In an abuse, sexual assault or stalking case, the order of protection may:

  • Order the defendant to refrain from threatening, assaulting, molesting, harassing, stalking, attacking, or otherwise abusing the plaintiff and any minor children residing in the plaintiff's household;
  • Prohibit the defendant from using physical force against the plaintiff;
  • Grant exclusive possession of the shared residence to either party (or by agreement order a party to provide alternate housing for the other party);
  • Prohibit the defendant from entering the shared residence;
  • Prohibit the defendant from possessing or using a firearm or other dangerous weapon;
  • Order a division of the parties' household goods and personal property;
  • Award temporary custody of minor children or temporary visitation rights with minor children;
  • Order the payment of temporary support for one party, or any child in that party's custody;
  • Order one party to make child support payments to the state;
  • Require the defendant to receive counseling;
  • Order the defendant to terminate any life insurance policy on the plaintiff's life;
  • Direct the care, custody or control of any animal owned, possessed, kept or held by either party or minor child residing in the household.

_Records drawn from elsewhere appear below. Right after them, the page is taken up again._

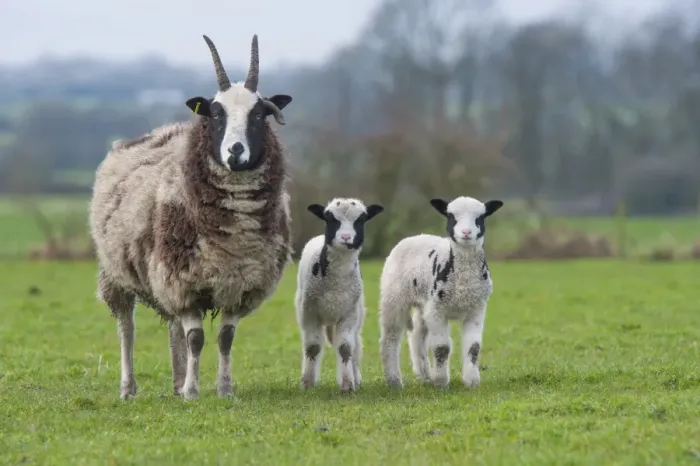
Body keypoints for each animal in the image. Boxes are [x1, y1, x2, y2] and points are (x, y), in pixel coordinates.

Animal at [88, 34, 294, 401]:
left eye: (259, 115)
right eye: (215, 114)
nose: (236, 152)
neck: (234, 236)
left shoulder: (236, 283)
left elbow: (225, 338)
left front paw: (222, 389)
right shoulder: (183, 283)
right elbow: (196, 339)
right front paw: (193, 392)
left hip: (163, 272)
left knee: (173, 328)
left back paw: (176, 382)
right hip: (117, 272)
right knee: (127, 327)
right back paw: (129, 388)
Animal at [295, 198, 384, 392]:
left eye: (361, 219)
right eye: (329, 218)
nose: (345, 237)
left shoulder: (349, 314)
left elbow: (345, 349)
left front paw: (348, 385)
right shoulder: (309, 312)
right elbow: (312, 347)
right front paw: (307, 383)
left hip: (358, 316)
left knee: (356, 349)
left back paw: (356, 378)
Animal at [378, 196, 503, 389]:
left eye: (480, 217)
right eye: (451, 216)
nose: (466, 233)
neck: (463, 282)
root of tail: (415, 236)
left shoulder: (476, 309)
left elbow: (473, 347)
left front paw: (472, 382)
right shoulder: (437, 310)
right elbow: (442, 348)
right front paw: (441, 382)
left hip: (424, 304)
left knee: (416, 335)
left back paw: (424, 374)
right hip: (393, 296)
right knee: (390, 338)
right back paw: (394, 381)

In addition, in both abuse, sexual assault, and stalking cases and harassment cases, the protection order may:

  • Prohibit or limit the defendant from having contact, direct or indirect, with the plaintiff and any children on whose behalf the complaint has been brought. Direct contact means any contact by any means (including but not limited to in person contact, telephone calls, letters and notes, e-mail messages, etc.) directly by the Defendant to the Plaintiff. Indirect contact means any effort by the defendant to contact the plaintiff through other people (such as having them give messages or forward letters or e-mail to the plaintiff);
  • Order the defendant to refrain from threatening, assaulting, molesting, harassing, stalking, attacking, or otherwise abusing the plaintiff;
  • Prohibit the defendant from entering the plaintiff's residence;
  • Prohibit the defendant from following the plaintiff, or being at or in the vicinity of the plaintiff's home, school, business or place of employment, without reasonable cause;
  • Order the defendant not to take, damage or destroy the plaintiff's property;
  • Order payment of monetary compensation to the plaintiff for losses suffered as a direct result of abuse, sexual assault, stalking or harassment;
  • Order one or both parties to pay court costs or reasonable attorney's fees.

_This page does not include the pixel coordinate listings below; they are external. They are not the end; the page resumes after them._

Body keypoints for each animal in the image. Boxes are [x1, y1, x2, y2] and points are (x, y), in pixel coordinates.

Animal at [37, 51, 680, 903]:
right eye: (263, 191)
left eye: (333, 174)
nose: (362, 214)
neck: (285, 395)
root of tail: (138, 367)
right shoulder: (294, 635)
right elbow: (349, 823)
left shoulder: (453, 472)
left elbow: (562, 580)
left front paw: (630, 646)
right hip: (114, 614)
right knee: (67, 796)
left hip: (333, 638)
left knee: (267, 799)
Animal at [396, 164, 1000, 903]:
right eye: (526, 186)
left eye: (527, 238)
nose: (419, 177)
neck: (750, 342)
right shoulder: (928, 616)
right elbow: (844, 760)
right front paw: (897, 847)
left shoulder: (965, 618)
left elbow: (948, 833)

In both types of case, a permanent or final order of protection can also include any additional orders that the court considers necessary or appropriate.

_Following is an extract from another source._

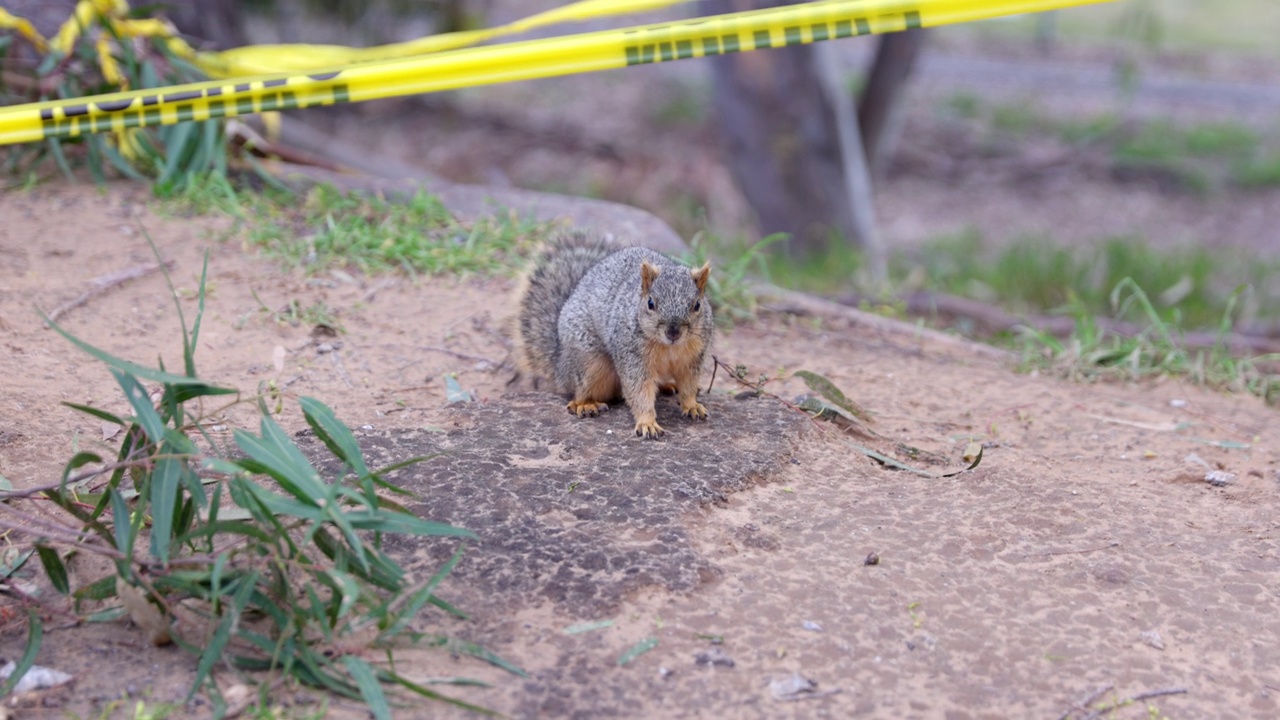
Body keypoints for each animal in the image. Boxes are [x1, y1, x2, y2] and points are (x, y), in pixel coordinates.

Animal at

In completing the complaint, the plaintiff must be certain to ask for all relief that he/she seeks.

Note: If the Court enters a Protection from Abuse order that prohibits the defendant from harassing, stalking or threatening the plaintiff, possession of a firearm and/or ammunition by the defendant may be a separate violation of state and federal law, even if the order itself does not prohibit firearm possession.

In addition, a parent's willful misuse of a Protection from Abuse process in order to gain tactical advantage in a divorce or paternity action may be considered by the court in that divorce or paternity action when deciding upon the allocation of parental rights and responsibilities.